CCM PRESENTS: NOT THAT LONG AGO IN NEW BRAUNFELS
In the halls of New Braunfels High School, in the parking lots of the same, the cafeteria or actually anywhere on school grounds when I was attending in the late 70’s, Spanish was prohibited. I think the first time I was dragged into the Principal’s office for the violation of “Speaking Spanish”, it was because I had called my food by its name, out loud and to a friend who from across the table was asking me what I had brought for lunch. The cafeteria was a rather loud place, so when I responded to him that my mother had packed “tacos” for me, it was with enough force to ensure that he could hear me. He did, but so did a teacher. “Was that Spanish boy?” “Yes Sir.” “Follow me, we need to go the Principal’s office.”

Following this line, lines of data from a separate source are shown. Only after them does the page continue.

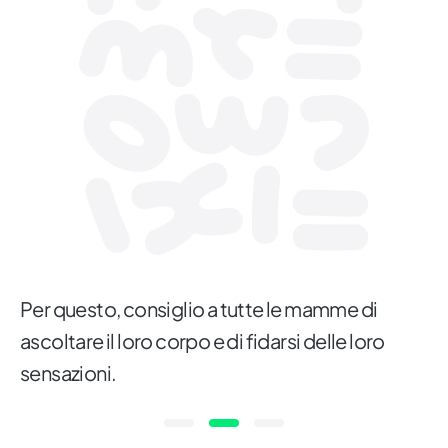
Per questo, consiglio a tutte le mamme di
ascoltare il loro corpo e di fidarsi delle loro
sensazioni.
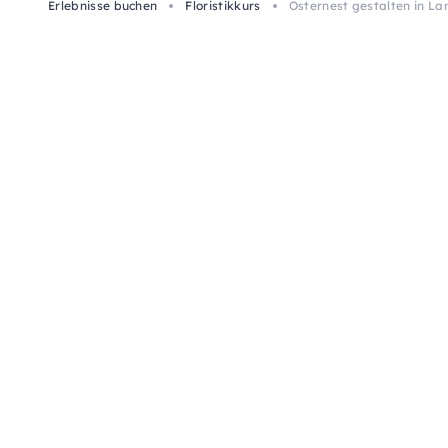
Erlebnisse buchen
Floristikkurs
Osternest gestalten in L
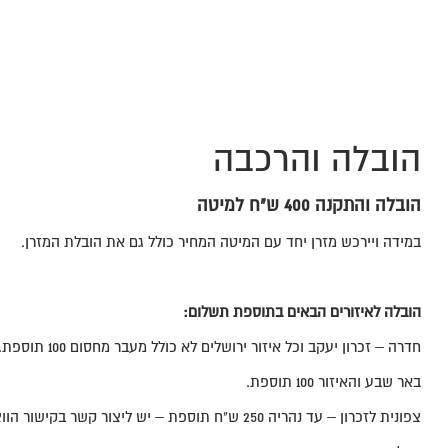
הובלה והרכבה
הובלה והתקנה 400 ש"ח למיטה
במידה ויירכש מזרן יחד עם המיטה המחיר כולל גם את הובלת המזרן.
הובלה לאיזורים הבאים בתוספת תשלום
:
חדרה – זכרון יעקב וכל איזור ירושלים לא כולל מעבר מחסום 100 תוספת.
באר שבע והאיזור 100 תוספת.
צפונית לזכרון – עד נהריה 250 ש"ח תוספת – יש ליצור קשר בקישור הווצאפ טרם ההזמנה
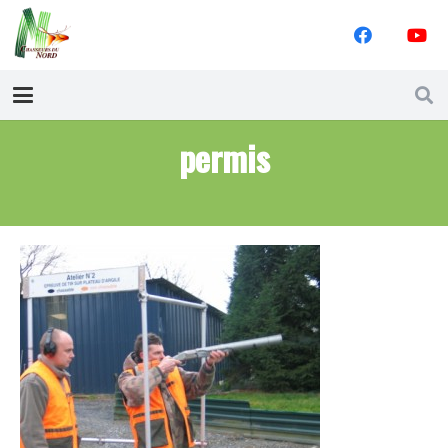
permis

This time, as every subsequent time, the speech was the same, “Your grades are good Villa, there’s no need for a suspension if you just tell me you won’t do it again.” “I agree with the rule in the classroom Sir, but when I can’t call my food what it is, then not only is it ridiculous, but you’re also forcing me to eat only food with English names.” So there I went, usually three days, but towards the end it was more. It wasn’t that surprising to me that this was happening, my parents had already told me that before my time they had had to sit upstairs with anyone of color at the Brauntex movie theatre, I had read the story of Henry B. Gonzalez not being allowed into Landa Park for his brownness, had heard of signs at restaurants in New Braunfels that read “No dogs or Mexicans” and remember me and my friends being basically stalked by N.B.P.D on the west side as we met to go swimming. I’m not sure, but aren’t Piñatas on the hit-list now too?
Growing up Chicano (Mexican-American) in New Braunfels just generally left you with a feeling that you and your kind were not welcome here and that everyone, from school to law enforcement officials, had their eyes on you ready to document every misstep you might make and one day take the totality of that record and ruin you for good. For many of my friends it was too much to take, they did exactly what was expected, they retaliated against school, law enforcement and society in general and more likely than not ended up in prison or dead, and when free, earned next to nothing. I saw the writing on the wall, got my G.E.D at a nearby community college at the age of 16 years old, enlisted in the military some time later and got the hell out. No one believes I have a juris-doctorate degree without having a high school diploma, this is why. My daughter, who many years later attended the same high school and who had to pass Spanish to graduate, threatened violence on me if I made a scene about the issue at her graduation. I didn’t.